Dispersion Relation Of Strongly Interacting Fermion Matter And Low Temperature Expansion Of Thermodynamics

With Feshbach resonance technology development, the many-body community raises the unprecedented research upsurge to ultra-cold atomic fermions, especially for the condensed thermodynamic properties of strong interaction unitary Fermi system. For the interaction of quantum many-body problems, the basic content is the dispersion relation of the excitation mode. As the Fermi gas is polarized, the exotic phase separation of a two-component Fermi gas has been paid much attention.Firstly, we analyze the dispersion relation of the excitation mode in non-relativistic interacting fermion matter. The polarization tensor is calculated with the random phase approximation in the framework of finite temperature field theory. The influences of the temperature, particle number density and interaction strength on the dispersion relation determined by the polarization tensor are discussed in detail.
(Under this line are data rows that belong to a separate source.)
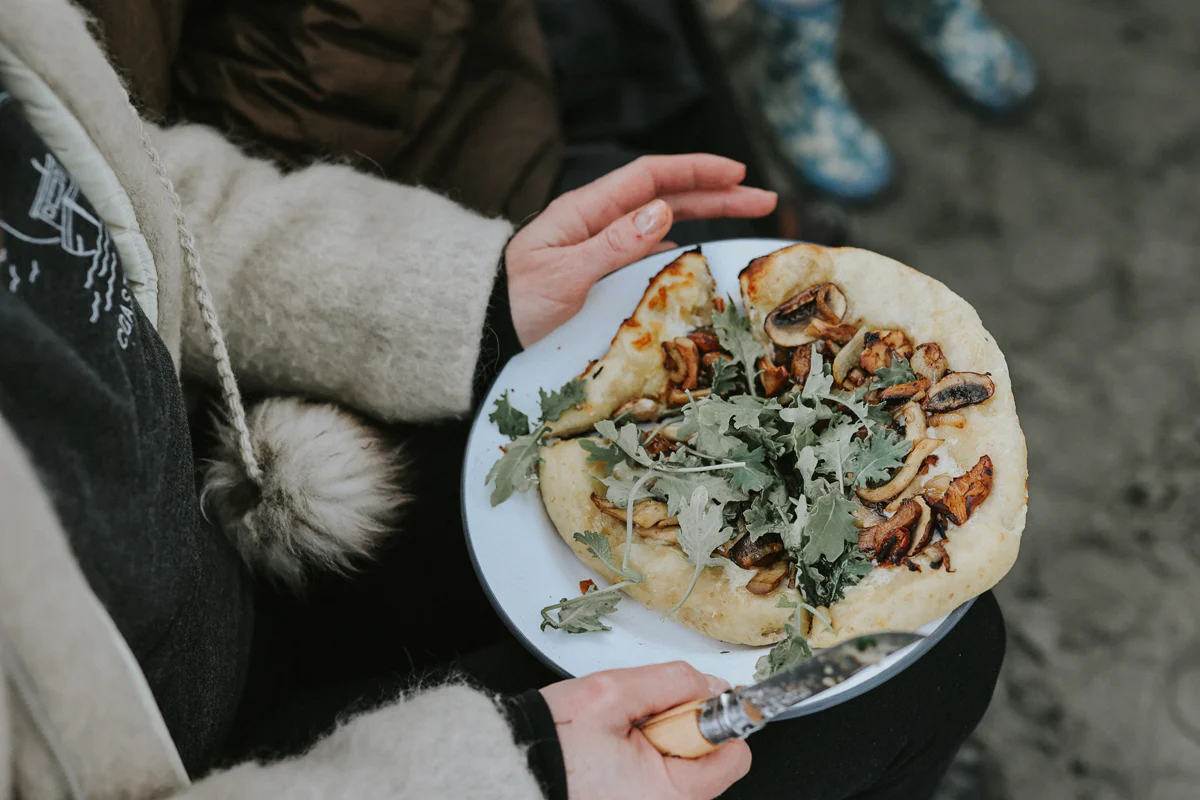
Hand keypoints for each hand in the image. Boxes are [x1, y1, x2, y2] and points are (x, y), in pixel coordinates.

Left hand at [505, 155, 776, 345]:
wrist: (486, 334)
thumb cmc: (516, 304)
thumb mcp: (563, 276)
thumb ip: (612, 246)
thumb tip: (663, 212)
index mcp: (586, 211)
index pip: (650, 176)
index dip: (695, 170)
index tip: (736, 173)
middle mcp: (598, 223)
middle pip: (667, 196)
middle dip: (716, 193)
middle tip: (764, 198)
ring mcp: (602, 248)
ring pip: (665, 223)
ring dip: (707, 219)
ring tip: (747, 220)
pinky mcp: (604, 275)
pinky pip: (651, 254)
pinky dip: (683, 250)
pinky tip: (703, 257)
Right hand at [540, 661, 751, 799]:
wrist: (511, 766)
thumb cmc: (552, 741)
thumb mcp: (612, 692)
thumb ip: (671, 683)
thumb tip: (709, 685)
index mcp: (667, 793)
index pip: (733, 755)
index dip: (713, 717)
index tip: (690, 702)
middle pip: (704, 756)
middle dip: (676, 726)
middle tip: (635, 721)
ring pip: (680, 763)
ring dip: (658, 738)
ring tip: (617, 735)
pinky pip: (658, 776)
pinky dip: (643, 756)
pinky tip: (614, 749)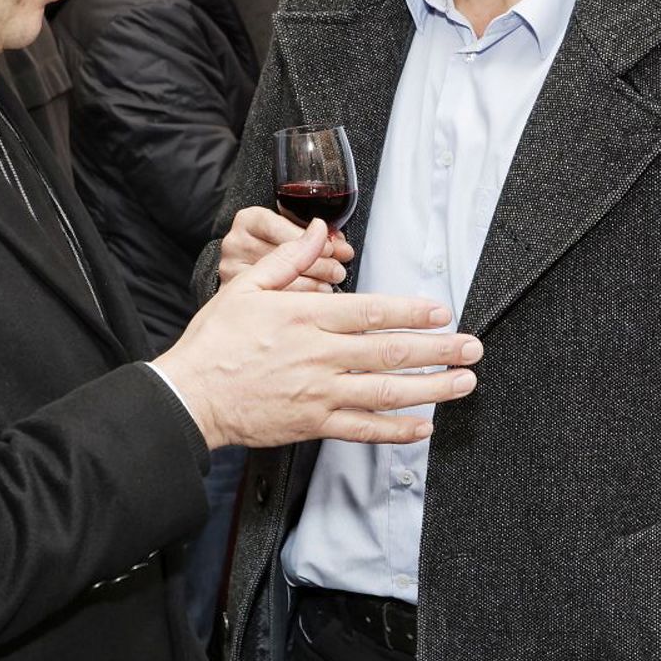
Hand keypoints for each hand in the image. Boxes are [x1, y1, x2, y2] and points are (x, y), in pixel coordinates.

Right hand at [160, 220, 480, 448]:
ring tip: (463, 383)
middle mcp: (319, 355)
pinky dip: (396, 431)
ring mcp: (319, 393)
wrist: (190, 397)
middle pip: (390, 351)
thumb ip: (290, 259)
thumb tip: (321, 230)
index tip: (442, 311)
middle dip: (438, 349)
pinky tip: (423, 427)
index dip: (411, 311)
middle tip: (471, 347)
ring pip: (386, 392)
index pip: (371, 311)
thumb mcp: (246, 286)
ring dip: (431, 388)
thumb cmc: (216, 341)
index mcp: (306, 317)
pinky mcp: (313, 424)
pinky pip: (363, 430)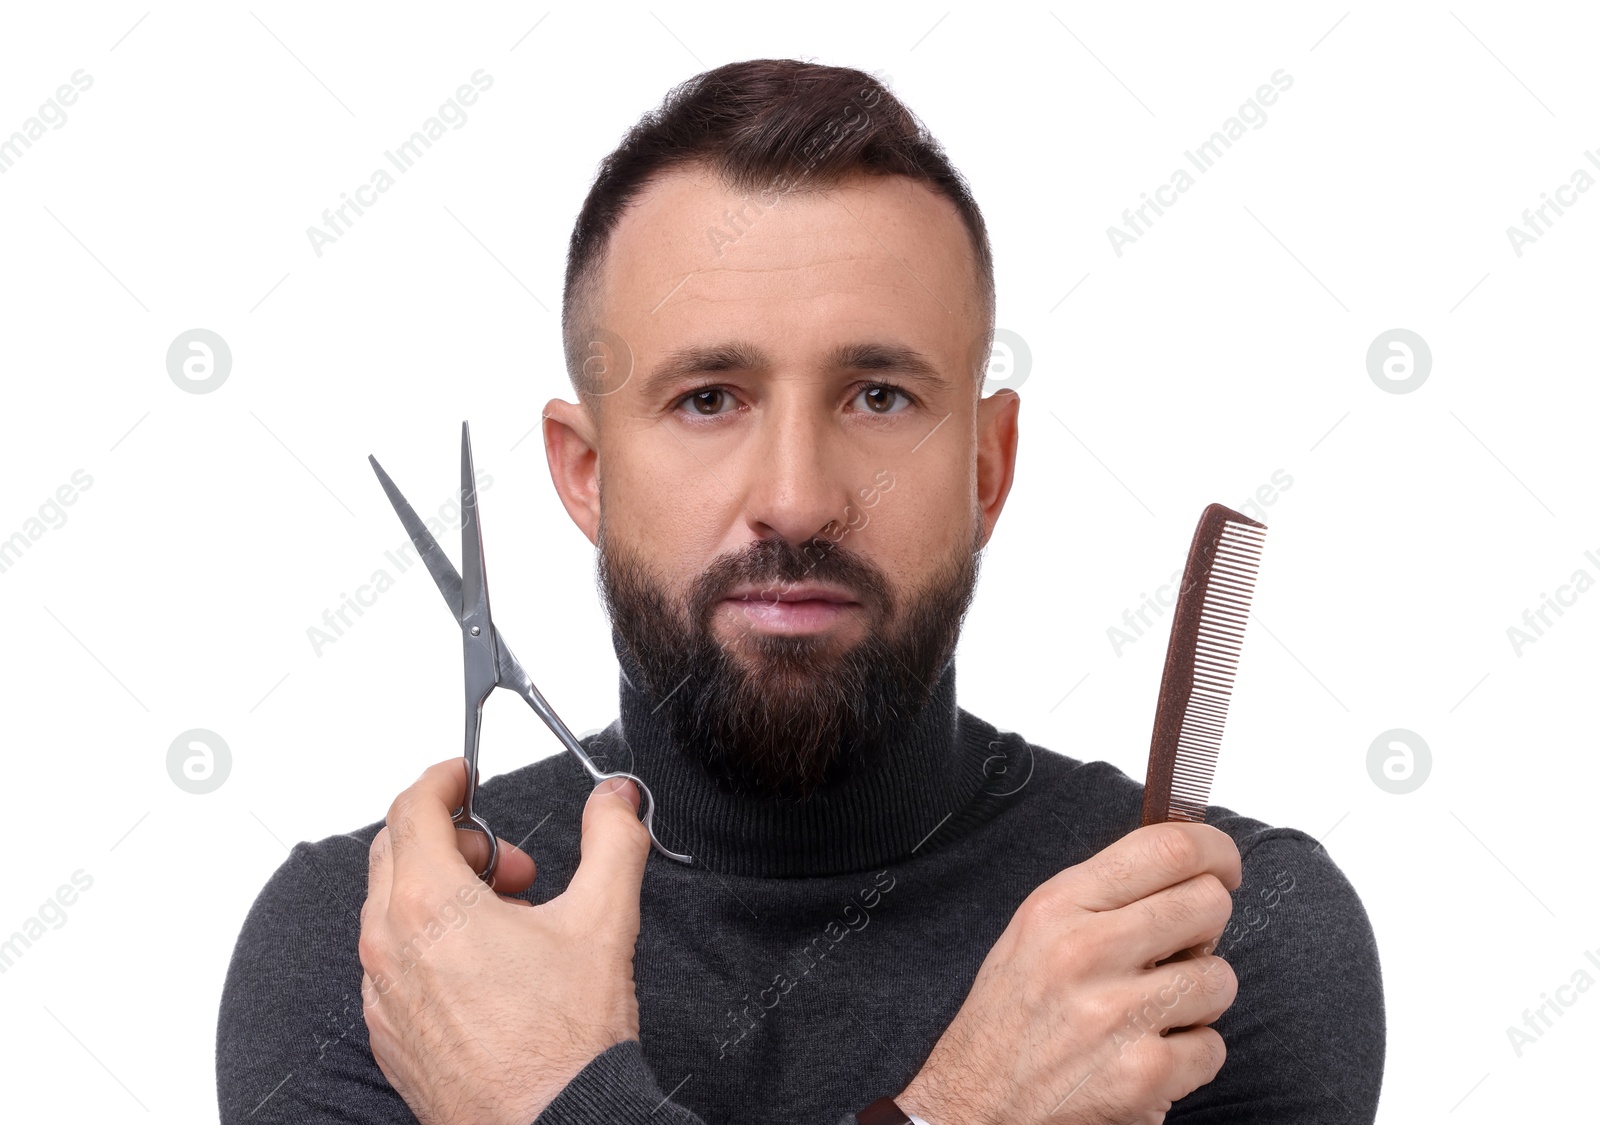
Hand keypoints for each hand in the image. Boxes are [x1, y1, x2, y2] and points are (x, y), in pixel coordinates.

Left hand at [358, 758, 651, 1124]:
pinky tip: (487, 970)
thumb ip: (613, 840)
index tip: (462, 776)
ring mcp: (383, 996)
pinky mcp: (390, 1036)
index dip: (441, 779)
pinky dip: (431, 946)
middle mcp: (390, 947)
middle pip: (396, 854)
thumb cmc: (564, 1042)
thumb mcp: (604, 919)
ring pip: (393, 912)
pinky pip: (394, 965)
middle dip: (457, 841)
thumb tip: (616, 800)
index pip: (410, 809)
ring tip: (510, 923)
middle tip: (513, 867)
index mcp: (429, 905)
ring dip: (445, 895)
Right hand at [897, 823, 1241, 1124]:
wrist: (976, 1102)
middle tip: (1178, 949)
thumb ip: (1105, 892)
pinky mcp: (1142, 1074)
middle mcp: (1086, 950)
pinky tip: (1147, 1053)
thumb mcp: (1038, 928)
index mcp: (1060, 904)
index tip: (1223, 867)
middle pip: (1208, 904)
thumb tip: (1186, 863)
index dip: (1216, 850)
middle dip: (1205, 928)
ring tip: (1152, 1010)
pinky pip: (1213, 1047)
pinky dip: (1190, 1056)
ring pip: (1220, 978)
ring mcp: (1116, 1013)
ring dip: (1198, 998)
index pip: (1169, 848)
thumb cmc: (1013, 1014)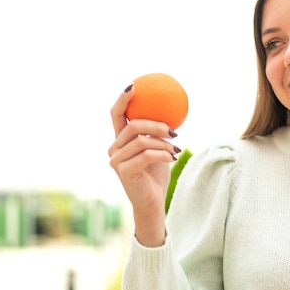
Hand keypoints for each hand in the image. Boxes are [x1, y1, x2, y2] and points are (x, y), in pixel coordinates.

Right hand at [108, 84, 178, 245]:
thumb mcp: (159, 150)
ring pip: (141, 140)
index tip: (134, 86)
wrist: (153, 203)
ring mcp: (116, 160)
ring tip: (175, 150)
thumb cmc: (156, 176)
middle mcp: (114, 149)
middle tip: (174, 131)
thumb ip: (158, 134)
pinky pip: (146, 154)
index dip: (122, 99)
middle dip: (155, 125)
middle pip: (132, 126)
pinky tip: (172, 158)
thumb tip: (173, 113)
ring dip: (163, 143)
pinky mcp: (123, 171)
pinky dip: (162, 154)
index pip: (116, 115)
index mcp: (120, 140)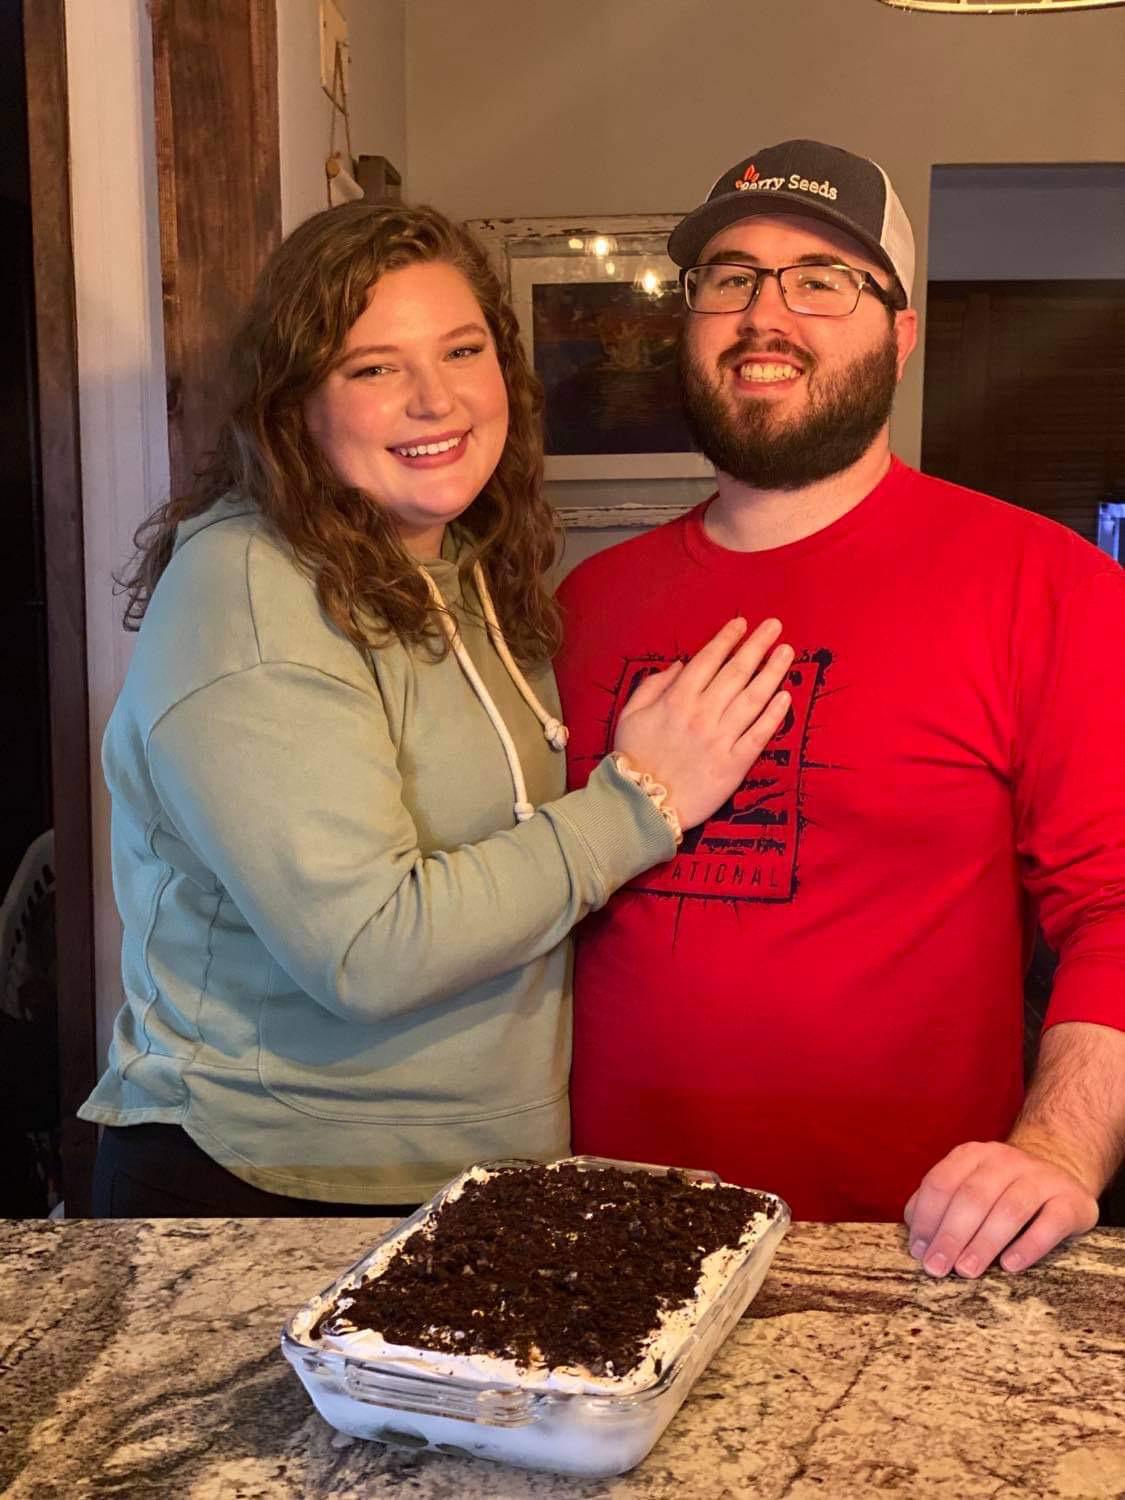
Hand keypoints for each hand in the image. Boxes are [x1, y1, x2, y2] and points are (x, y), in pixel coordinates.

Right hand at [612, 616, 791, 830]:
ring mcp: (720, 739)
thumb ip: (653, 686)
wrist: (641, 805)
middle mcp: (702, 715)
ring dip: (772, 672)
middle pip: (736, 673)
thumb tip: (681, 665)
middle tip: (774, 627)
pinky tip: (785, 696)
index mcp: (676, 701)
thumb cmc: (633, 759)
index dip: (726, 640)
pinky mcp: (734, 765)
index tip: (741, 624)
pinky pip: (758, 735)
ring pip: (753, 699)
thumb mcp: (631, 715)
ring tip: (786, 652)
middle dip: (757, 646)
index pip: (708, 661)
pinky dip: (773, 714)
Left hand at [903, 1139, 1098, 1278]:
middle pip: (973, 1197)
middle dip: (951, 1235)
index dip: (927, 1218)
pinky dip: (1028, 1245)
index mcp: (973, 1155)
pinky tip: (1010, 1266)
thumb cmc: (1003, 1190)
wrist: (1062, 1174)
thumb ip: (940, 1203)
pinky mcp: (1071, 1200)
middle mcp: (1006, 1160)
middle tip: (937, 1268)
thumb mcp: (969, 1185)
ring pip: (1009, 1209)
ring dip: (983, 1243)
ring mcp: (1041, 1177)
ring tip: (966, 1271)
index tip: (919, 1252)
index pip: (941, 1182)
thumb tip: (916, 1236)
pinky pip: (1050, 1223)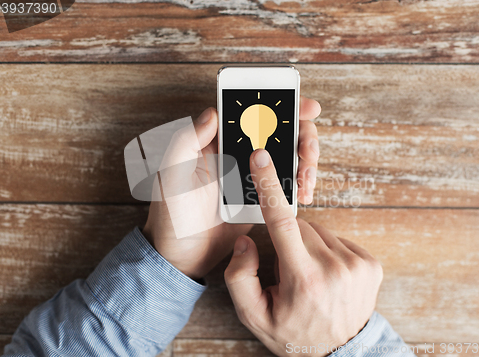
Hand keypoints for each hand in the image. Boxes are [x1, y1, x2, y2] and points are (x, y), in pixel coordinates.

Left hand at [142, 97, 320, 279]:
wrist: (182, 255)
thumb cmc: (171, 215)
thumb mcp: (171, 175)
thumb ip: (186, 141)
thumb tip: (212, 112)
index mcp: (216, 142)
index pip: (251, 114)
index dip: (280, 106)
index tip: (303, 107)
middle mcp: (237, 154)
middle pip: (279, 132)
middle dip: (302, 135)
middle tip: (308, 150)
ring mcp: (252, 176)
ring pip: (288, 156)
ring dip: (305, 162)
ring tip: (306, 179)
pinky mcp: (261, 197)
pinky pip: (286, 184)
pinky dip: (300, 185)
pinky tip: (304, 193)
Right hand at [224, 149, 382, 355]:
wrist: (340, 353)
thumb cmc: (293, 333)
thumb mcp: (254, 315)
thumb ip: (240, 276)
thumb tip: (247, 239)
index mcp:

It is found that the collective effects are qualitatively more important in the unitary fermions than those in the finite contact interaction matter.In addition to the fundamental ground state energy or the universal constantξ, the Landau effective mass m~* is an another universal parameter, which is usually considered to be determined experimentally. In this thesis, we want to make an analytical attempt to fix the ratio of the effective mass m~* to the bare fermion mass m. Based on our previous works for unitary Fermi gas, the low temperature expansions are performed for the thermodynamic quantities such as the energy density, chemical potential and pressure. For the ultra-cold unitary Fermi system, compared to the low temperature expansion of the strong interaction of pressure, we can obtain the universal constant B of the equation of state for symmetric with equal up and down fermions. According to the thermodynamic properties and Landau theory of Fermi-Liquid, as one of the Landau parameters, the effective fermion mass is m~*/m = 10/9. This exact result is in agreement with some quantum Monte-Carlo attempts.